Tuesday, February 26, 2008

Junk Mail

Due to the unusually small mailboxes in my building, I'm disproportionately annoyed by the amount of junkmail that I get (2-3 pieces a day). If I'm not otherwise occupied, I try to call whoever sent me the mail, thank them profusely, and politely request to be taken off their mailing list. Well, that's only partially true.

The thing about telemarketers and customer service reps is that they sold their soul long ago to serve as the cold, uncaring face of corporate America, so I don't feel so bad for unleashing mild amounts of annoyance and sarcasm on them. I can't talk to some hotshot, asshole VP of Marketing for Netflix, who's job it actually was to walk into a meeting and say

"why don't we just send Josh 3 Netflix offers a week until he caves?"
"Conserve Paper?!? Environment?!?!....Did someone say 'Applebee's for lunch'?....lets go get some FAJITA SHOOTERS and FRIED SUSHI STICKS."

(sorry...I must have missed lunch today)

So instead I get to talk to poor Erin, who's chipper and has nothing to do with Asshole VP. She promises to take me off the list within 30 days, and I promise to bind all of the Netflix offers in a keepsake album, dote on them daily, and call as soon as I am ready for a DVD-Direct-To-Home relationship again. She apologizes for any inconvenience, and I apologize for calling her a useless hand-puppet of an evil corporate machine. OK, again, this is only partially true.

Today, however, I reached the coupon mailer company after hours. I stopped just seconds shy of leaving a scathing voicemail, and opted instead to make use of more advanced technology. The following is excerpted from the Comments section of my 'Don't want no more Shitty Coupons' address removal request form, located on the company's website.

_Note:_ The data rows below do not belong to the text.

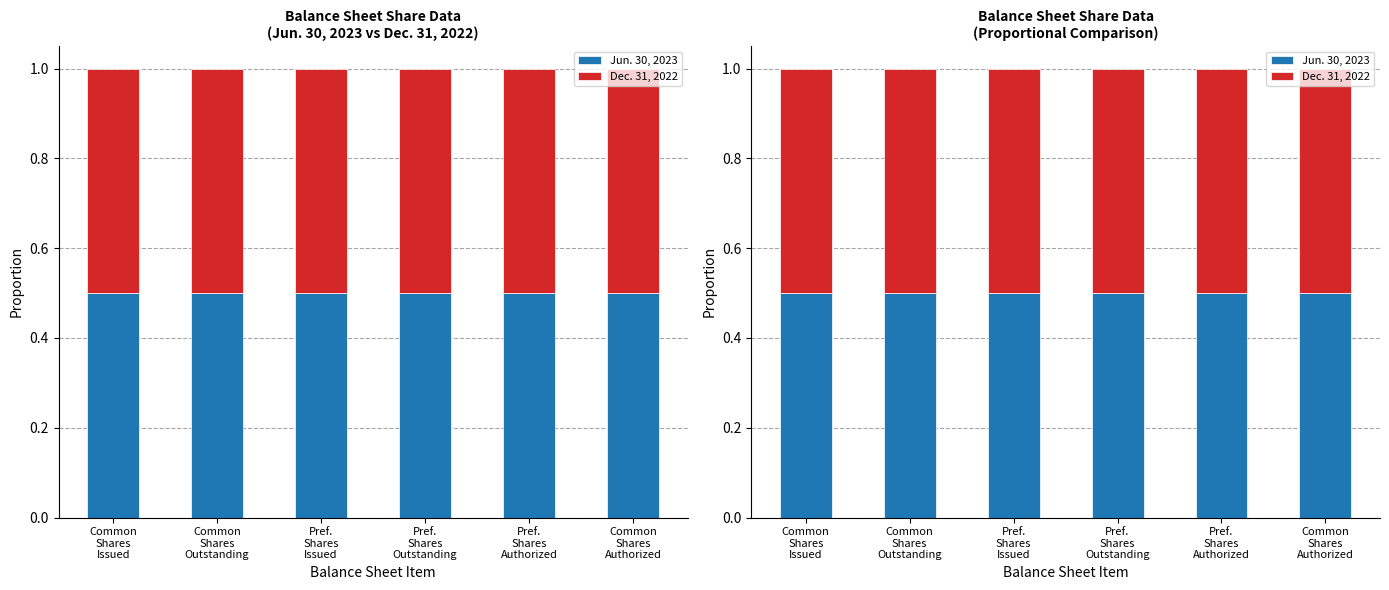

What is the label of the 6th bar from the left?

Common
Shares
Authorized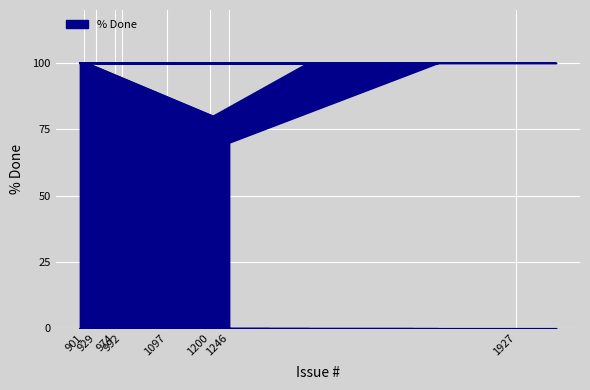

What is the average value?

99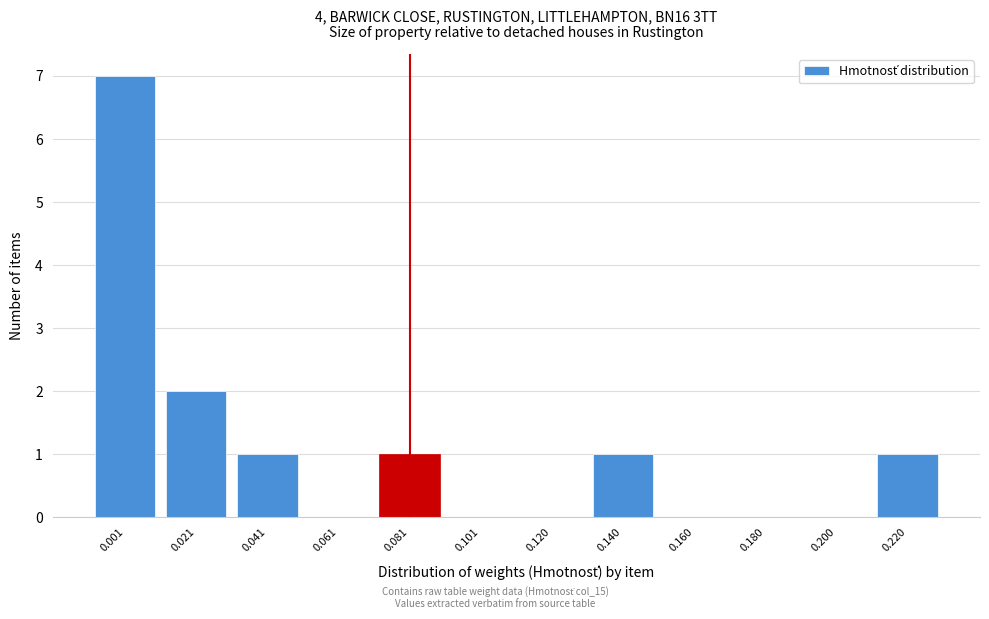

Reading right to left, transcribe all the data shown in this chart.

0.220=1	0.200=0	0.180=0	0.160=0	0.140=1	0.120=0	0.101=0	0.081=1	0.061=0	0.041=1	0.021=2	0.001=7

I appreciate the Pizza Hut coupons, I really do, but I keep forgetting to use last weeks coupons, and then it becomes infuriating when the new coupons show up in the mail. (Is it Tuesday already? ARGGGG! I paid FULL PRICE for pizza just yesterday!) Add to that the environmental devastation caused by piles and piles of unused coupons that I must now throw in a landfill somewhere, and my anxiety becomes overwhelming. The Long John Silver coupons though....you'd have done us both a favor if you had just kept them in the first place.

The name I gave above ("Resident") is the moniker by which you've addressed me in all mailings. Your fine print requires that I give my full name, but I hesitate to do so, having seen what you can do with just my address. If you need my full legal name (for some reason that only God or Johnnie Cochran could fathom) please contact me at the email address below, and we can roll up our sleeves and deal with the issue properly, regardless of how many hours it might take. Otherwise, just remove my address from your database, and any other databases you have access to.

JoshW_17@hotmail.com

DO NOT, however, use my email address for spam mailings. Despite the lack of environmental devastation, electronic junkmail is still pretty fuckin' annoying.

Sincerely,

Josh "Doesn't like Junk Mail" _W17



...and somewhere in metropolitain Milwaukee, Asshole VP curses the one that got away.
"Shots are on me, guys. Who likes Apple Pucker?! YEAH!"